Edit tracking data →
>>
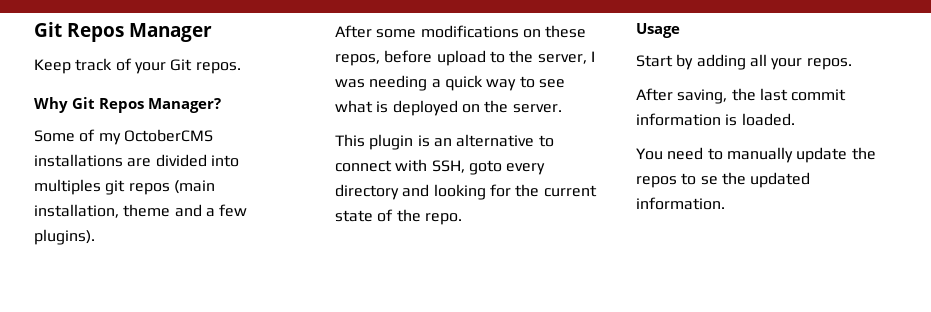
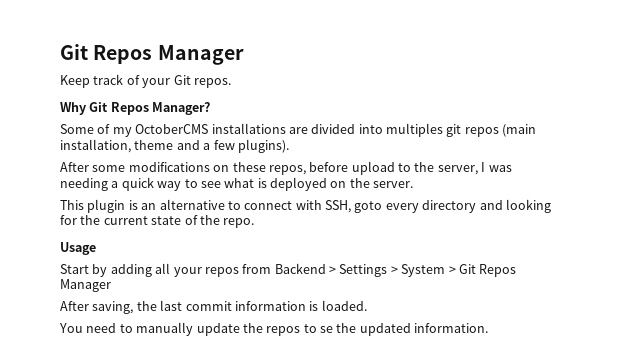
[806,58,852,70] repos. -> [204,263,517,277] [60,279,111,292] repos from Backend > Settings > System > Git Repos Manager

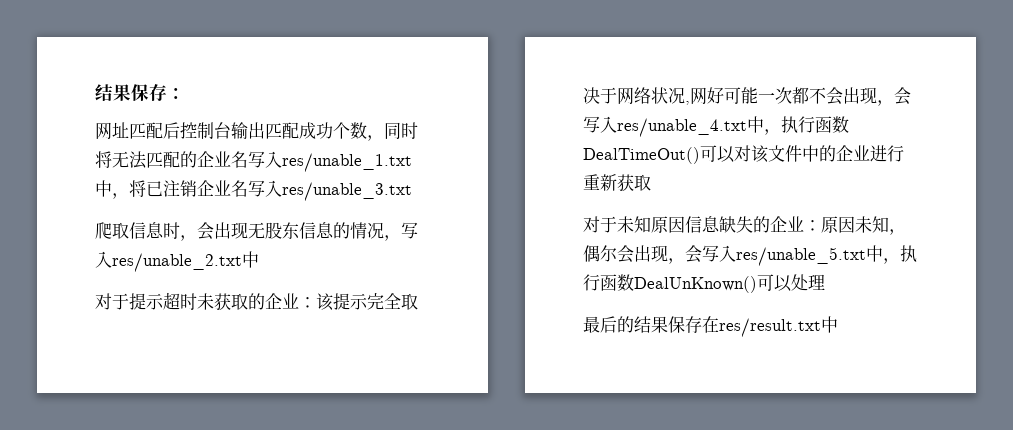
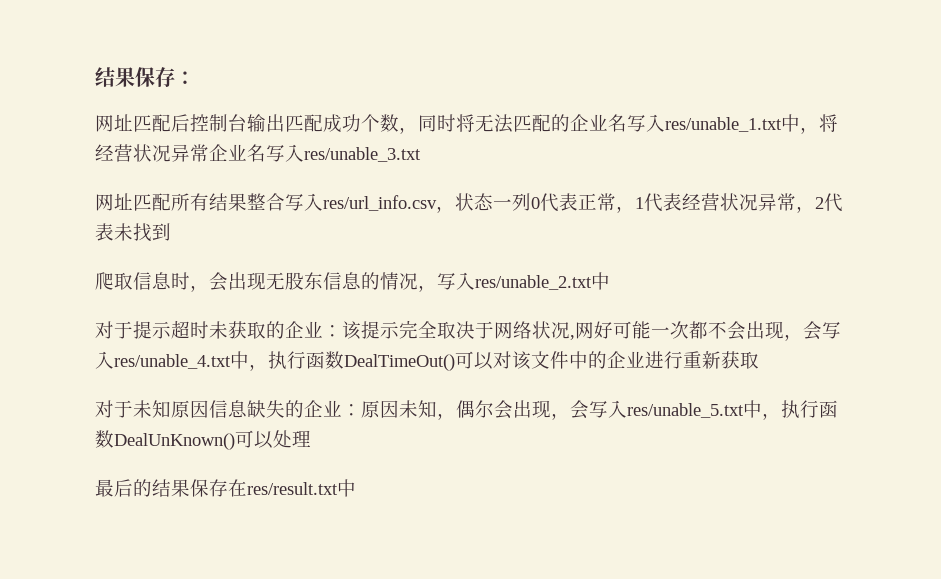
[146,180,197,197] 已注销 -> [95,144,209,162] 经营状况异常
(412, 191) none -> [95,193,843,213] [95,223,171,242] // 网址匹配所有结果整合写入res/url_info.csv，状态一列0代表正常，1代表经营状况异常，2代表未找到

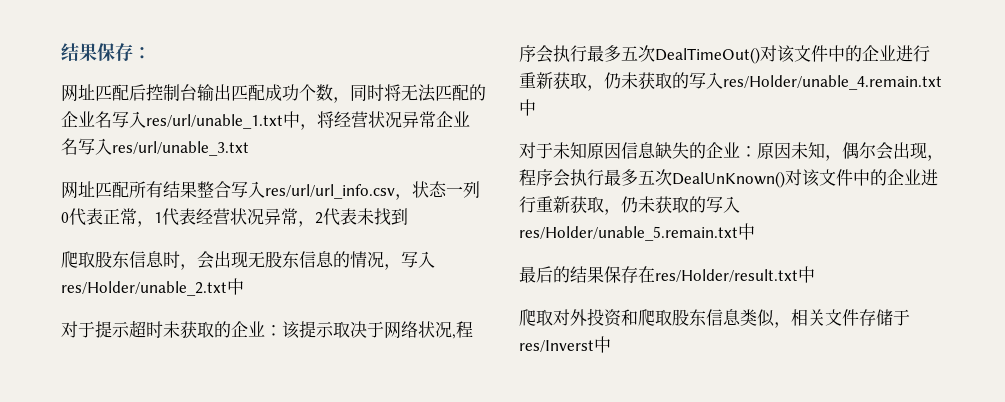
[665,117,782,132] res/unable_1.txt -> [146,114,283,129] res/url/unable_1.txt
[304,147,421,162] res/unable_3.txt -> [112,141,249,156] res/url/unable_3.txt
[323,195,437,211] res/url_info.csv -> [265,184,395,199] res/url/url_info.csv
(133, 281) none -> [95,251,129,268] 股东
[475,275,592,290] res/unable_2.txt -> [61,281,227,296] res/Holder/unable_2.txt
[399,320,437,339] 完全 -> (334, 329) none
[575,321,841,341] [95,351,759,371] 网好可能一次都不会出现，会写入res/unable_4.txt中，执行函数DealTimeOut()可以对该文件中的企业进行重新获取 -> [456,321,473,338] [519,45,930,64] [519,72,942,91] [519,99,536,116] 程序会执行最多五次DealTimeOut()对该文件中的企业进行重新获取，仍未获取的写入res/Holder/unable_4.remain.txt中
[570,400,838,420] [95,430,311,450] 会写入res/unable_5.txt中，执行函数DealUnKnown()可以处理 -> [519,169,938,188] [519,196,740,215] [519,223,755,241] 程序会执行最多五次DealUnKnown()对该文件中的企业进行重新获取，仍未获取的写入res/Holder/unable_5.remain.txt中
[247,479,356,497] res/result.txt中 -> [655,266,815,283] [519,308,910,328] [519,336,611,353] res/Holder/result.txt中 // 爬取对外投资和爬取股东信息类似，相关文件存储于res/Inverst中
<<
What the task requires → None of the pictures should appear, though every line of the data above must be reproduced exactly.

Answer space →
[806,58,852,70] repos. -> [204,263,517,277] [60,279,111,292] repos from Backend > Settings > System > Git Repos Manager

[146,180,197,197] 已注销 -> [95,144,209,162] 经营状况异常
(412, 191) none -> [95,193,843,213] [95,223,171,242] // 网址匹配所有结果整合写入res/url_info.csv，状态一列0代表正常，1代表经营状况异常，2代表未找到

[665,117,782,132] res/unable_1.txt -> [146,114,283,129] res/url/unable_1.txt
[304,147,421,162] res/unable_3.txt -> [112,141,249,156] res/url/unable_3.txt
[323,195,437,211] res/url_info.csv -> [265,184,395,199] res/url/url_info.csv
(133, 281) none -> [95,251,129,268] 股东
[475,275,592,290] res/unable_2.txt -> [61,281,227,296] res/Holder/unable_2.txt
[399,320,437,339] 完全 -> (334, 329) none
[575,321,841,341] [95,351,759,371] 网好可能一次都不会出现，会写入res/unable_4.txt中，执行函数DealTimeOut()可以对该文件中的企业进行重新获取 -> [456,321,473,338] [519,45,930,64] [519,72,942,91] [519,99,536,116] 程序会执行最多五次DealTimeOut()对该文件中的企业进行重新获取，仍未获取的写入res/Holder/unable_4.remain.txt中
[570,400,838,420] [95,430,311,450] 会写入res/unable_5.txt中，执行函数DealUnKnown()可以处理 -> [519,169,938,188] [519,196,740,215] [519,223,755,241] 程序会执行最多五次DealUnKnown()对该文件中的企业进行重新获取，仍未获取的写入res/Holder/unable_5.remain.txt中
[247,479,356,497] res/result.txt中 -> [655,266,815,283] [519,308,910,328] [519,336,611,353] res/Holder/result.txt中 // 爬取对外投资和爬取股东信息类似，相关文件存储于res/Inverst中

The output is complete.